J'ai été interrogé par M. Leconte sur l'atteinte à l'indépendance des AAI que constituerait la constitution d'une réserve de précaution.
Les autorités administratives indépendantes bénéficient d'ores et déjà d'exceptions aux règles de droit commun, notamment aux règles d'engagement des dépenses puisqu'elles sont dispensées de contrôle budgétaire.
Les exempter de la constitution d'une réserve de précaution nous semble excessif, d'autant que cette réserve est d'un montant de 3 %, contre 8 % auparavant, et qu'elle peut précisément être utile en cas de contentieux pour celles d'entre elles qui prononcent des sanctions.
J'ai également été alerté par Mme Deseyne sur le calendrier de mise en oeuvre du plan national de mobilisation contre les addictions 2018–2022, qui a été en effet reporté. Il devrait être lancé d'ici à quelques semaines.

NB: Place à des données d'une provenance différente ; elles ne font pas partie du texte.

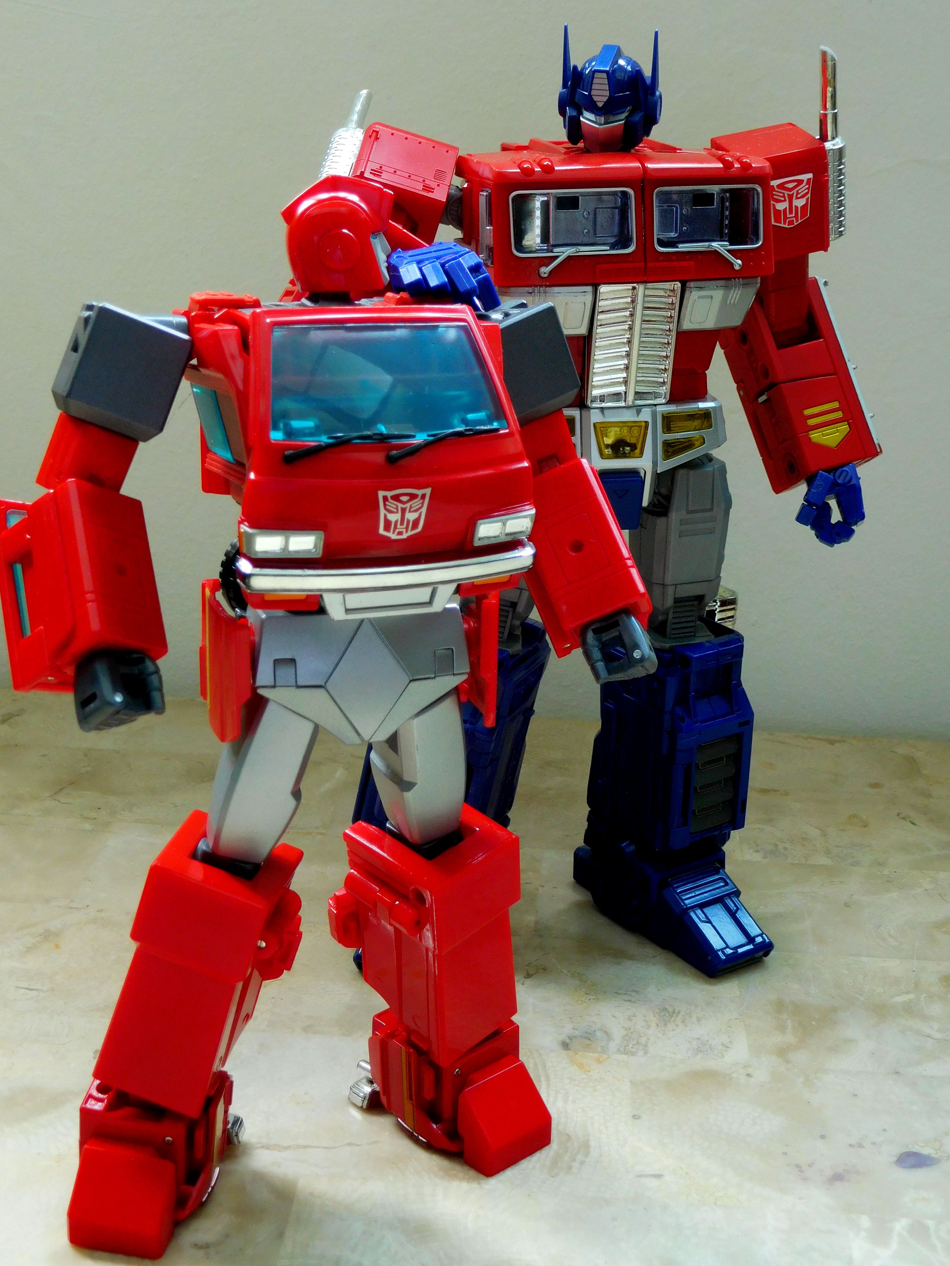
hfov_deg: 30.9
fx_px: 1720
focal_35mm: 47
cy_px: 605
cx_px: 459
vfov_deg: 40.4
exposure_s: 1/25
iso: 200
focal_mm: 8
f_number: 4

J'ai noté les remarques du président Requier et du rapporteur Canevet au sujet de la DILA, un exemple réussi de transformation en profondeur d'une administration. Je partage leur opinion sur l'ambition pédagogique assignée à ce service, qui doit rester intacte.
J'en viens enfin à la question de Mme Vermeillet sur la suppression des loyers budgétaires. Il s'agit d'une mesure de simplification d'un dispositif technique qui n'avait pas vraiment fait la preuve de son utilité et de son caractère vertueux d'un point de vue budgétaire.
Ces crédits visent à répondre à la fois aux exigences de la vie démocratique qu'il faut assumer, à la montée en puissance de nouvelles priorités – cybersécurité, missions inédites ou exigences portées auprès de la Commission nationale du droit d'asile – et à la maîtrise nécessaire de la dépense publique.
Je vous remercie et vous prie de bien vouloir adopter l'ensemble de ces crédits. (Applaudissements sur des travées du groupe Union Centriste. – MM. Julien Bargeton et Bernard Buis applaudissent également.)